"We can't let our guard down and we really need to continue our efforts," Feuer said. Recent data from the Surgeon General's office showed that one in four U.S. high school seniors still smokes and three in four high school smokers continue to smoke as adults.
Dr. Len Horovitz, a pulmonary specialist at Lenox Hill Hospital in New York City, said that "the new study is good news and very persuasive. It shows us very conclusively that less smoking means fewer smoking-related deaths."

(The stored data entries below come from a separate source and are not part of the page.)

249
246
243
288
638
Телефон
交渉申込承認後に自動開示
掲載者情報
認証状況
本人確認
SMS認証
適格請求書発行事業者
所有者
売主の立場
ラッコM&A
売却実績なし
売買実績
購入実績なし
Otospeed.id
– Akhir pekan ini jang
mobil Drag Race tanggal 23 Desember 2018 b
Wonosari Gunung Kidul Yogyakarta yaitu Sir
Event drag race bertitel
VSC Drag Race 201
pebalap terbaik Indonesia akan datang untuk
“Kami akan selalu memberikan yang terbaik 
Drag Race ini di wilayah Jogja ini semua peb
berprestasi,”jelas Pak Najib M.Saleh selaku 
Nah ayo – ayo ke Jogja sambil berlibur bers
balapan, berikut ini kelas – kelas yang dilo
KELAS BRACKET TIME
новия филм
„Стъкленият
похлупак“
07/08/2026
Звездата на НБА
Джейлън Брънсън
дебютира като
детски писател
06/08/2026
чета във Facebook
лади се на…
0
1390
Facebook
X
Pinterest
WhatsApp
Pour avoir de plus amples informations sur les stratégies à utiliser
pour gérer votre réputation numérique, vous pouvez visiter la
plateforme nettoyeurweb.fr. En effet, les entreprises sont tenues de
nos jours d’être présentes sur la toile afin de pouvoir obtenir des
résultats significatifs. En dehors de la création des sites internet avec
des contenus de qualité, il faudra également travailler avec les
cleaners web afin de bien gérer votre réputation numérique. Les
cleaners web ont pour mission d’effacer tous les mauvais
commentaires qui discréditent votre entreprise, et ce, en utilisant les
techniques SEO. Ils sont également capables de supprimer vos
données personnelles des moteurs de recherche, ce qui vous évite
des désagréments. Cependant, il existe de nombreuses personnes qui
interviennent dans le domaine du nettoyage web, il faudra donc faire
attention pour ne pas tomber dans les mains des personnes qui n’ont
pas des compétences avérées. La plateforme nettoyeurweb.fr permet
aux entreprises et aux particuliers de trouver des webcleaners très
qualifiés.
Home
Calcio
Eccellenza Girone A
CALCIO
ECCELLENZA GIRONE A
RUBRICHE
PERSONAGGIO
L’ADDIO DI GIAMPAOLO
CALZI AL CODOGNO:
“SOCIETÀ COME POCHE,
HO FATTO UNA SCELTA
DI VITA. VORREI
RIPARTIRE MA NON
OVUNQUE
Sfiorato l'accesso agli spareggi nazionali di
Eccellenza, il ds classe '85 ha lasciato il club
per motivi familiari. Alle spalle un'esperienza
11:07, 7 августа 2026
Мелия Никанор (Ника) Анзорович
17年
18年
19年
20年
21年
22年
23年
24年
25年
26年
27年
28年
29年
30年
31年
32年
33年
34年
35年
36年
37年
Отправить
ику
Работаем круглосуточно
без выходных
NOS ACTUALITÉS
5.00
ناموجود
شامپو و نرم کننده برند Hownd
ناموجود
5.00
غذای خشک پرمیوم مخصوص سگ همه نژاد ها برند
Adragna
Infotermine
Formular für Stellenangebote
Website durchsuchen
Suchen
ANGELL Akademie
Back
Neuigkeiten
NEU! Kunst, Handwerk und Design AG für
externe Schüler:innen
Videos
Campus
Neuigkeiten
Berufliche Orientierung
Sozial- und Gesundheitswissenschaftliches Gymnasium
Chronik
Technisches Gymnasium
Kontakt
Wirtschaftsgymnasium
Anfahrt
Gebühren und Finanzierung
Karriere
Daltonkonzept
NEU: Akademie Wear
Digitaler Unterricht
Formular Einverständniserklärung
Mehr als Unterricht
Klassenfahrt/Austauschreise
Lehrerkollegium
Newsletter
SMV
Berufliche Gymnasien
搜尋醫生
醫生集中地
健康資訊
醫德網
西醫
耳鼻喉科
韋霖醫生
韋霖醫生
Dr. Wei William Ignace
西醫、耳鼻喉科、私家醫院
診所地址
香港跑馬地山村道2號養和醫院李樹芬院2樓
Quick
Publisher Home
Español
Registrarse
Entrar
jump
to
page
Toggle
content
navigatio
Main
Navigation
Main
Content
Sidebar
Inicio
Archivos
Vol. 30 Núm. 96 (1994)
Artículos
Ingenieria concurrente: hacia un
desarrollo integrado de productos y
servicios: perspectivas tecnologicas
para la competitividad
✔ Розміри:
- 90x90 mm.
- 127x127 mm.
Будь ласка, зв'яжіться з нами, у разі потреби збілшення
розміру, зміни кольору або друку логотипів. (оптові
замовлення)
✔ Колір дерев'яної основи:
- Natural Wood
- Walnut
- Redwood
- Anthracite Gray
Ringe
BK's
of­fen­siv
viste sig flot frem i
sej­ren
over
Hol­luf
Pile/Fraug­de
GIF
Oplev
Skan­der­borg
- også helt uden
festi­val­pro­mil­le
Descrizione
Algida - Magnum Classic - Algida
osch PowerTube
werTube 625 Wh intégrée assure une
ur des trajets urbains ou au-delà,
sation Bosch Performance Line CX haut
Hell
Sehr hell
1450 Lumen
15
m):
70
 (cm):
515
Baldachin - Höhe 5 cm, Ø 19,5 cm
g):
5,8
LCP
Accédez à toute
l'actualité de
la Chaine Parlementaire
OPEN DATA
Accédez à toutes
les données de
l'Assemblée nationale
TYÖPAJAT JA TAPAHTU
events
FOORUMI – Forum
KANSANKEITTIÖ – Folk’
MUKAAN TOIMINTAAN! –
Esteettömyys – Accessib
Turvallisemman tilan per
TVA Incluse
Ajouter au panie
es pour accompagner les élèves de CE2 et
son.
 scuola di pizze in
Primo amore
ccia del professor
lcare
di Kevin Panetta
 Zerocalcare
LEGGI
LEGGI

And it is more than lung cancer rates that are likely decreasing, Horovitz noted. "Smoking cessation would also reduce rates of heart attack, stroke and the lung disease, chronic obstructive pulmonary disease," he said. "The list goes on and on."
In an editorial accompanying the new findings, Thomas Glynn, director of cancer science and trends and international cancer control at the American Cancer Society, wrote: "The good news is that we have become more aggressive in our tobacco control efforts."
Many of the deaths averted occurred in 2000, suggesting that the efforts are picking up steam. Glynn noted that his own father died from lung cancer after smoking for decades and never met his granddaughter.
"He was not one of the 795,000, but seeing [her] would have brought tears to his eyes, and thinking of him, and what he missed due to tobacco, brings tears to mine," Glynn wrote.